I recently presented at the AFP Indiana Conference (Association of Fundraising Professionals), and my session (“Changing Organizational Culture to Embrace the Social Web”) was outdrawn by a concurrent one titled “Creating a Dynamic Board that Can Fundraise.” Anything dealing with building a better board – for effective fundraising in particular – always promises to fill the seats. Successful board development seems to be elusive for so many institutions.
I had the pleasure of hearing Chuck Loring present in Muncie, Indiana, earlier this fall thanks to the Indiana Nonprofit Resource Network. I had last heard him in 2006 in Columbus, Indiana. In my opinion, Chuck is as good as it gets on this topic. He is Senior Partner at Loring, Sternberg & Associates and Senior Governance Associate for BoardSource. Chuck was kind enough to participate in my latest edition of “5 questions.”
1. You often speak about boards that create and support a “fundraising culture.” We all want this. How do we get there?
Boards that create and support a culture of fundraising do it intentionally. This is a topic I could discuss for far too long, so here are the key considerations:
- while recruiting board members, be honest about the boards responsibility in fundraising
- provide education and training to the board in fundraising throughout the year
- prioritize fundraising on the board agenda
- make sure fundraising is a board responsibility, not the Development Committee’s responsibility
- provide adequate staff support for board fundraising
- appoint a strong Development Committee
- be certain the Chair understands his/her role in fundraising leadership
2. For those board members who shy away from fundraising, what are successful strategies for educating them about the “process” of fundraising?
After years of training and educating board members about fundraising, I am totally convinced 90 percent of nonprofit board members have no clue about the fundraising process or about how they can actually be useful. Boards who have not done good fundraising education/training with their members need at least a three-hour session to start the process and then lots of follow-up.
3. Sometimes a discussion about fundraising with a board can lead to ideas about yet another special event. Where should special events fit into the overall fundraising strategy?
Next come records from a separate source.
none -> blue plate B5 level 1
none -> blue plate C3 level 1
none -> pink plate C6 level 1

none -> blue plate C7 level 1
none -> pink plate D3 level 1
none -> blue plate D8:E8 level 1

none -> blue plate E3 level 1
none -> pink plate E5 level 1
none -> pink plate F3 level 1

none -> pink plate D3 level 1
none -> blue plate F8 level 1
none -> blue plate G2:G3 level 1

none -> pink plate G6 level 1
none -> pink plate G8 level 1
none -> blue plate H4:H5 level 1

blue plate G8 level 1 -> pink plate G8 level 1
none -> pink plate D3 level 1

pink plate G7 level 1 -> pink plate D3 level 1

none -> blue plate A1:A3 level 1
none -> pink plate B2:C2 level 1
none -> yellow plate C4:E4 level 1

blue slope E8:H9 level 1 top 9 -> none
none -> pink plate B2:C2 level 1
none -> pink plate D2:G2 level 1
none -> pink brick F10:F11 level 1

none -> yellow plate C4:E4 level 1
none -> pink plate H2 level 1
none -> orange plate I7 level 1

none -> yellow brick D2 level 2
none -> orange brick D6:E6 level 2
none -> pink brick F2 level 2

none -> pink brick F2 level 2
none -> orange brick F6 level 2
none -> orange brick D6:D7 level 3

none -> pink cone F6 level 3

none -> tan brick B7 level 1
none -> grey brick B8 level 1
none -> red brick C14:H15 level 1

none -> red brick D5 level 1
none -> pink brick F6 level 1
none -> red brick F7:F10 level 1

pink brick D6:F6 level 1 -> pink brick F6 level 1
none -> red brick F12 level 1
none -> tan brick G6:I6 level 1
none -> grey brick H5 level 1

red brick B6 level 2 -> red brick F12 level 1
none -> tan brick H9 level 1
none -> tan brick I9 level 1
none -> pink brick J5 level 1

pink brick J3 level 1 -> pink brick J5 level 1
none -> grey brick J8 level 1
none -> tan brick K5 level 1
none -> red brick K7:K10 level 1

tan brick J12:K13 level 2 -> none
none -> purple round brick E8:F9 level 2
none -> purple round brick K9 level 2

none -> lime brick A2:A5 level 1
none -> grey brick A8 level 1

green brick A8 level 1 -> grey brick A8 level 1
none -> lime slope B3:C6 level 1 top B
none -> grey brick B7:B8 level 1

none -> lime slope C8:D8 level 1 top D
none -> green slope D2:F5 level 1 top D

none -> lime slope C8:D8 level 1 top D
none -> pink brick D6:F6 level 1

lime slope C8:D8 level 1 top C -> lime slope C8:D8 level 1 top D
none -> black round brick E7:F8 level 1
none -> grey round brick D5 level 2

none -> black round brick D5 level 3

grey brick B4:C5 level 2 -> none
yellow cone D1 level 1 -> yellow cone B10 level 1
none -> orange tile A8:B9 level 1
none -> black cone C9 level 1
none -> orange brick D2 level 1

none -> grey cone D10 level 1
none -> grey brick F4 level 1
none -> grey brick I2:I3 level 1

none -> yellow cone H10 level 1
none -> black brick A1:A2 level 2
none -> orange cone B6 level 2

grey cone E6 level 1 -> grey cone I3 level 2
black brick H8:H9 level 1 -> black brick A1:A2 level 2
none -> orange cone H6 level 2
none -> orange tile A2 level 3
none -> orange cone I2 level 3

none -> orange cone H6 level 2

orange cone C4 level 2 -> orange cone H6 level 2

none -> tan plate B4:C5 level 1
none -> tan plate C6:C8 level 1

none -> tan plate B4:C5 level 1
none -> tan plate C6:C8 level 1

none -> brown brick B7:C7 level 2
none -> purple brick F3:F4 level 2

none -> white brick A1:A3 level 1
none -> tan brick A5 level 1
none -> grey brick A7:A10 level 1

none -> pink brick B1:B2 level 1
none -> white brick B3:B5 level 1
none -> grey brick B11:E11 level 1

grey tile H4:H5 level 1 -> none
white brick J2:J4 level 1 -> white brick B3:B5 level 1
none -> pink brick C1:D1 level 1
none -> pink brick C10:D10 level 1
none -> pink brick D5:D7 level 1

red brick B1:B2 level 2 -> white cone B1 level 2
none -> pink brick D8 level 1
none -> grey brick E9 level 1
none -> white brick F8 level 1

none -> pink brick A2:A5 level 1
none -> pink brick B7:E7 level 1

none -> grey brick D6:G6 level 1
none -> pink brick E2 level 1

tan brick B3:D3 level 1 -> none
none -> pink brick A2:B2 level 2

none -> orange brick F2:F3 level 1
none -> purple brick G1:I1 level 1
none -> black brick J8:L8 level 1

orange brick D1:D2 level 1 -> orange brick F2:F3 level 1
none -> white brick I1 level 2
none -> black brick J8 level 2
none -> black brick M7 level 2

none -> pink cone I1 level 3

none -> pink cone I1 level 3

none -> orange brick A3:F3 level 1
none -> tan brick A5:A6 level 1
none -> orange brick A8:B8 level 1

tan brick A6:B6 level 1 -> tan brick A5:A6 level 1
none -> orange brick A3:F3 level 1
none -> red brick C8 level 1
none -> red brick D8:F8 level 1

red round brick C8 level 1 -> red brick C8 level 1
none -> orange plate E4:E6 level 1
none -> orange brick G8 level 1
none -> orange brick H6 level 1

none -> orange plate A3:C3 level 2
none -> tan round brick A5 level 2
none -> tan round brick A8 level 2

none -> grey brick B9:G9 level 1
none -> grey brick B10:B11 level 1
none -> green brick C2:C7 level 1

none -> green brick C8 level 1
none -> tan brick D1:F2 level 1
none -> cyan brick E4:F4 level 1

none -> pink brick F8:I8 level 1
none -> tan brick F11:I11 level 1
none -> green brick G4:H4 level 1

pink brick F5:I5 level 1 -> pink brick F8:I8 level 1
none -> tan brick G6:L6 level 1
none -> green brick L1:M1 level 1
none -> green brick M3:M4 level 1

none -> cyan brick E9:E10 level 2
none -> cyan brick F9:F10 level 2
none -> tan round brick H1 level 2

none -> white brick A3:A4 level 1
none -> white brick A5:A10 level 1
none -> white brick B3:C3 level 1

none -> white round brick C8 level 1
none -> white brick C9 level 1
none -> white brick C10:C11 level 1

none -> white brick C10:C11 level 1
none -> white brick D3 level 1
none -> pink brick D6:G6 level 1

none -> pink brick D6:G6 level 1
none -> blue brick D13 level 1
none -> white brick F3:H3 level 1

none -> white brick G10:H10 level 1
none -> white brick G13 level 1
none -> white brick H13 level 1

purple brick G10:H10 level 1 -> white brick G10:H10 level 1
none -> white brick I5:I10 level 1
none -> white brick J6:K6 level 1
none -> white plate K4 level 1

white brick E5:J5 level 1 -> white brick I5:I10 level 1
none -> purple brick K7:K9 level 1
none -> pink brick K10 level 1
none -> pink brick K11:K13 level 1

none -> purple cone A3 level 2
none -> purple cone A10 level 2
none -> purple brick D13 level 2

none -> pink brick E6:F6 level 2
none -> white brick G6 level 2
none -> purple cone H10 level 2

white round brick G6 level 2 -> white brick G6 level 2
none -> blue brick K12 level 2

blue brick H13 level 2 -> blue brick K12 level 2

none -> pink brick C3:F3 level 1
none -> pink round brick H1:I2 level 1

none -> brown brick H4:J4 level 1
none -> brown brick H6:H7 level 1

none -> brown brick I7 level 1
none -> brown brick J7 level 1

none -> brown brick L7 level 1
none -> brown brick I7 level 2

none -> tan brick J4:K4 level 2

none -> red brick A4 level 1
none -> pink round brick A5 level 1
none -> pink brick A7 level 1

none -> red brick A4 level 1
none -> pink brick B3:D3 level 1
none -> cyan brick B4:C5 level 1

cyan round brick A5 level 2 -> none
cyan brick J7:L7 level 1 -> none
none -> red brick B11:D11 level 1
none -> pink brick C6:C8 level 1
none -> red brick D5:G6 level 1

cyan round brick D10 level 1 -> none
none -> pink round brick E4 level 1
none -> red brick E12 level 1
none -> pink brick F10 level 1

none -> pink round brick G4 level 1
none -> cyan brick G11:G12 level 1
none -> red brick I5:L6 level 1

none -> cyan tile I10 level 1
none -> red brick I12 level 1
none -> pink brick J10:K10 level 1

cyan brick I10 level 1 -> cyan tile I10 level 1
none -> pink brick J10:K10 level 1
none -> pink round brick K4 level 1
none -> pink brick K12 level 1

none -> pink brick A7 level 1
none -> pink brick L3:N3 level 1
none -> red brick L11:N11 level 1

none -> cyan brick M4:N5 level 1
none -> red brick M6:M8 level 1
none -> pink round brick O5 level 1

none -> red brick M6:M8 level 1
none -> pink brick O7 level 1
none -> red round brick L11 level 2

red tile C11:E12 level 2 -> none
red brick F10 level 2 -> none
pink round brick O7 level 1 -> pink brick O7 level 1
Board members need to know that events are part of the process of development; they are not “the” process. Events can be used successfully to cultivate new friends, steward existing friends, and raise community awareness. An event can be a huge success and never raise a dime. Organizations need to know why they are having an event and how it fits into building and maintaining relationships with donors.
4. Do you see specific ways that nonprofits are leveraging the social web to empower their boards and their organizations?
Lots of organizations are doing many things on the web – some productive and some less productive. I like to remind folks that all our new communication tools are just that – new tools. They have not replaced the old tools. We are finding that the more we use the new tools, and sometimes overuse the new tools, they are becoming less effective. Research shows the nonprofit click through rate has dropped to around 5 percent. How many email blasts and email newsletters can one person read? The verdict is still out in my opinion. Web sites however are very important. They need to be current, information rich, and easy for donors to use when looking for information about your organization.
5. Is there a particular book that would you recommend to nonprofit colleagues?
I think The Artful Journey is a good read and very thoughtful. Adrian Sargeant’s Building Donor Loyalty is more of an academic read, but he brings up some great points. Dan Pallotta’s book Uncharitable I found very stimulating. He brings up many excellent points that impact the entire nonprofit sector.